Los investigadores descubrieron la conexión entre las dietas magras y una mayor vida útil, en un estudio de 1935 en ratas con restricción de calorías. En la última década, los estudios en levaduras y gusanos han identificado algunos genes que pueden ser los responsables. Los científicos creen que los genes de alguna manera refuerzan los sistemas para proteger a un organismo del estrés medioambiental y pueden haber evolucionado para ayudar a los organismos a sobrevivir en ambientes donde la comida era escasa. En estudios con roedores, la restricción calórica puede prolongar la vida útil de un 20 a 80%; mientras era incierto que la restricción calórica también retrasara el envejecimiento en los primates.

Hace dos décadas tres grupos diferentes de investigación en los Estados Unidos decidieron investigar esta incertidumbre. Los grupos han publicado previamente actualizaciones sobre la salud de sus monos, pero en la edición de Science uno reporta los datos de supervivencia de su colonia de 76 monos Rhesus. El equipo, dirigido por el gerontólogo Richard Weindruch de la Universidad de Wisconsin, Madison, comenzó a monitorear los animales cuando llegaban a los 7 y 14 años -la edad adulta de un mono. Los investigadores permitieron a la mitad de los monos comer tanto como quisieran durante el día, mientras que a la otra mitad les restringieron la dieta en un 30% menos de calorías. Los científicos les dieron a los monos con la restricción alimenticia suplementos vitamínicos y minerales, a fin de que no sufrieran desnutrición y se trataron a los animales que enfermaron, dice Weindruch.

Para el estudio del envejecimiento en los monos se necesita paciencia. Los ratones y las ratas viven solo durante un par de años, mientras que estos monos pueden vivir hasta 40 años y el promedio de vida es de 27 años. Cuando los monos que sobrevivieron llegaron a la mitad de sus años, el grupo de Wisconsin pudo deducir cómo les afectaba a la salud esa restricción calórica. 63% de los animales con restricción de calorías todavía están vivos en comparación con solo el 45% de sus contrapartes de la alimentación libre. Para las muertes relacionadas con la edad causadas por enfermedades como la cardiovascular y el cáncer, los que estaban sin restricción en la dieta murieron en tres veces la tasa de los monos con restricción: 14 frente a 5 monos, respectivamente. Otros siete monos de control y nueve monos delgados, fallecieron por causas no relacionadas al envejecimiento, como complicaciones de la anestesia o lesiones. Las dietas más magras también redujeron el deterioro del músculo y la materia gris, dos condiciones asociadas con el envejecimiento. (El equipo aún no ha estudiado las diferencias cognitivas entre los dos grupos.)

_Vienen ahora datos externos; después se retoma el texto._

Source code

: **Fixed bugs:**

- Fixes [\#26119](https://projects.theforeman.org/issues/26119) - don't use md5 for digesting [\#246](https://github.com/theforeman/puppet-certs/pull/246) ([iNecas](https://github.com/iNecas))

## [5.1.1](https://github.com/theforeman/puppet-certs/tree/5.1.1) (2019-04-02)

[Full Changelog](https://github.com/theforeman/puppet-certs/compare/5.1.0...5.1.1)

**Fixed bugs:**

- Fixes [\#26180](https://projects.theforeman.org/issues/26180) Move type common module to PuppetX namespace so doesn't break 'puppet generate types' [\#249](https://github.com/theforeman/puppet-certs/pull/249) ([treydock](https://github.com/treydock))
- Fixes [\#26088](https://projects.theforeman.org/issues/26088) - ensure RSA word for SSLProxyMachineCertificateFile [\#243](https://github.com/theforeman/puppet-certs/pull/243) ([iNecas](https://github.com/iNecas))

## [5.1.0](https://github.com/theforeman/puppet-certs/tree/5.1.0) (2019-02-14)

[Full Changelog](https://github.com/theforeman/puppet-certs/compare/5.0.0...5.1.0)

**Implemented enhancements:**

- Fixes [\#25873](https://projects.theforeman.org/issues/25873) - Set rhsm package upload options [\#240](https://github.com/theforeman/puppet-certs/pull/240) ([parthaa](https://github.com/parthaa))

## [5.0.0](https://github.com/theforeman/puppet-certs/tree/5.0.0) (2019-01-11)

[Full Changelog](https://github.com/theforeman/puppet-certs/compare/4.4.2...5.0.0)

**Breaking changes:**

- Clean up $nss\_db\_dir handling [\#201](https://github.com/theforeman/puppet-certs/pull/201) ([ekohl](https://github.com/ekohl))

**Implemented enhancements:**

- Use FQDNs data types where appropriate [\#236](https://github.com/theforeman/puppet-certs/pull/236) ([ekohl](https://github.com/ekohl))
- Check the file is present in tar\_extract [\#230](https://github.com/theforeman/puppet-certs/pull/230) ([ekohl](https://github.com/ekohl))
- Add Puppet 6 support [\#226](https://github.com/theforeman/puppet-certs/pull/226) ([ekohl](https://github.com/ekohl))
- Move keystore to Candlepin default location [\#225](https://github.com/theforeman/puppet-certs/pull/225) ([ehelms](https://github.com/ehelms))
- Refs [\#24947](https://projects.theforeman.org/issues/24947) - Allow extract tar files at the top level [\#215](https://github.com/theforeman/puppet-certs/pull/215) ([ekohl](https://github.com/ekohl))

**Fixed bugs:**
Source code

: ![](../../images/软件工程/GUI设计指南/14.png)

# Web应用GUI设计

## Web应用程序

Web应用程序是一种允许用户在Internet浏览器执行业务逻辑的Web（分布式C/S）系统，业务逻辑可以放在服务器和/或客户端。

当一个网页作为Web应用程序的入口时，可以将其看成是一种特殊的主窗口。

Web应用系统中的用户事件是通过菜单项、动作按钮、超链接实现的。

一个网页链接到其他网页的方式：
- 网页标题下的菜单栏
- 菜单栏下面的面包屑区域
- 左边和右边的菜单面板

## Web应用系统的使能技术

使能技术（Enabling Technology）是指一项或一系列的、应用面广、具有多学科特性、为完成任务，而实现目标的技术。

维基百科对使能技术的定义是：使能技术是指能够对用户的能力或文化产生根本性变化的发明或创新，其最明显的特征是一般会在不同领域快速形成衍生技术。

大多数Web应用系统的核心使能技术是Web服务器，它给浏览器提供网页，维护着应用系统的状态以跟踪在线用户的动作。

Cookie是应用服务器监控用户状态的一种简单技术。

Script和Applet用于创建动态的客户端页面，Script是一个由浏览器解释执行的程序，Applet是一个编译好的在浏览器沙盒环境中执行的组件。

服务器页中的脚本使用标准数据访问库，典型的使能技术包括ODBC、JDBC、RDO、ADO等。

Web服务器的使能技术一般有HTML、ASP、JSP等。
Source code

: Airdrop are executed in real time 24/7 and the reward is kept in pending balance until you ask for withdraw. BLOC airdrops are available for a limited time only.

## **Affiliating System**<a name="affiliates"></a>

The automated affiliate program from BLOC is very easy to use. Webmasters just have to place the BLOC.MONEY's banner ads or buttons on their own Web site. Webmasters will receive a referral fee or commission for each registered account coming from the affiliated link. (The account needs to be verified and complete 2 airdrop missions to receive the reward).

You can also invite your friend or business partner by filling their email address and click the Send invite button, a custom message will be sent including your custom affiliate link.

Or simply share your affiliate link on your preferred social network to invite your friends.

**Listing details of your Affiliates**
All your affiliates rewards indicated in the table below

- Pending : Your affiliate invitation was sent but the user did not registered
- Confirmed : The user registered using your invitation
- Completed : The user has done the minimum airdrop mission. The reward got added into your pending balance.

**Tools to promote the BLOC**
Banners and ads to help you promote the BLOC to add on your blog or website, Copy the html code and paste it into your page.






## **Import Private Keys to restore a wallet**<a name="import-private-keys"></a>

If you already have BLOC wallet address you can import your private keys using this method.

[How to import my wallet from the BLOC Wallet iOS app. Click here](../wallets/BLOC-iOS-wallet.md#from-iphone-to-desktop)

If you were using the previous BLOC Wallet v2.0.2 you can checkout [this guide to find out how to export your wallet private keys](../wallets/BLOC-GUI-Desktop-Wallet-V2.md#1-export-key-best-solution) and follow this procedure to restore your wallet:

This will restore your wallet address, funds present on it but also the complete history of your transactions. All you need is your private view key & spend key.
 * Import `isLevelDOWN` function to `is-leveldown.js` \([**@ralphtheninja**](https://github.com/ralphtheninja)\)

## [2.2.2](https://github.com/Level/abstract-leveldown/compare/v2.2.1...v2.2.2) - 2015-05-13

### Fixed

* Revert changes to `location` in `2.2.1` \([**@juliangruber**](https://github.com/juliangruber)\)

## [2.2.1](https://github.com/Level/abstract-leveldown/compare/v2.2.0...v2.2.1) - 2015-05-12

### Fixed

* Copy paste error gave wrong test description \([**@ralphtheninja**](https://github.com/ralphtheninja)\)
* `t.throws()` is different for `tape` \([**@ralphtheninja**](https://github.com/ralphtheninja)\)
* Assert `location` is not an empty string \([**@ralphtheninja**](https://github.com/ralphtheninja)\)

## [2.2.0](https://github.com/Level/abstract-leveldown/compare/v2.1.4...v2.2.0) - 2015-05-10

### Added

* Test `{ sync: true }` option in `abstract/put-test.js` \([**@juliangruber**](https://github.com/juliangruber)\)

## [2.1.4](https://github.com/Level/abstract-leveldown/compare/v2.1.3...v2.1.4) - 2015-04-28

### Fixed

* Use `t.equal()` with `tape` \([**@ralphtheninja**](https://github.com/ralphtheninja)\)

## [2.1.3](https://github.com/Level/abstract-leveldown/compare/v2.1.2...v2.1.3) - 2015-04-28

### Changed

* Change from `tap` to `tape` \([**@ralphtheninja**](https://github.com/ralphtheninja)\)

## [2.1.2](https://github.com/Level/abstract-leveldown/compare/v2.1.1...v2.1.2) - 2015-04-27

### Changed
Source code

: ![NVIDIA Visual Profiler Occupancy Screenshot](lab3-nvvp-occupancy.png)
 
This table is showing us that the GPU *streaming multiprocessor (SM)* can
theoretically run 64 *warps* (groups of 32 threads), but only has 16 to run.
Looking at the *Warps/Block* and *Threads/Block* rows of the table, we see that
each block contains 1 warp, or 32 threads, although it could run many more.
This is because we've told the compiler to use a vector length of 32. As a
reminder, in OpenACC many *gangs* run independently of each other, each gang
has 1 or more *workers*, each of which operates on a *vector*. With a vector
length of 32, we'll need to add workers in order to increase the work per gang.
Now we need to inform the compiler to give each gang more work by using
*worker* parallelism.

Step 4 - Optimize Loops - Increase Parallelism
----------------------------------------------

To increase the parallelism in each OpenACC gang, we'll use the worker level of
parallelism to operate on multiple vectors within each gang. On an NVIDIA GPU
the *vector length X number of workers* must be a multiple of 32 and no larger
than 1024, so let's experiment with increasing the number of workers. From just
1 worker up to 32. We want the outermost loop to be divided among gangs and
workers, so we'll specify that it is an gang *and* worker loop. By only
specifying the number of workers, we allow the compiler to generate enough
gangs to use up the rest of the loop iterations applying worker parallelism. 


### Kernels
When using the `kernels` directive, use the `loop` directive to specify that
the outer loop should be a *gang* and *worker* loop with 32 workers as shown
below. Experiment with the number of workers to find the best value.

Leonard Guarente, un biólogo molecular del Instituto de Tecnología de Massachusetts en Cambridge, que ha estudiado el envejecimiento en levaduras, considera que no han muerto suficientes monos para hacer comparaciones definitivas entre los dos grupos. Cuando el grupo de Weindruch presentó el documento, aproximadamente la mitad de la colonia de monos seguía viva. “La brecha [en las tasas de supervivencia] se puede separar más, pero es todavía demasiado pronto para saberlo”, dijo Guarente. Por otra parte, el biólogo molecular Mateo Kaeberlein de la Universidad de Washington, Seattle, cree que la diferencia es convincente y menciona que: “El hecho de que ven un efecto significativo en este punto de la investigación sugiere que habrá un efecto fuerte cuando terminen el estudio”, dice.

Weindruch y sus colaboradores planean continuar el seguimiento de los monos restantes, lo que podría alargar el estudio hasta 3 décadas. “Si llegamos a los 40 años de edad, duración de la vida útil, el estudio podría continuar por otros 15 años”, dijo Weindruch.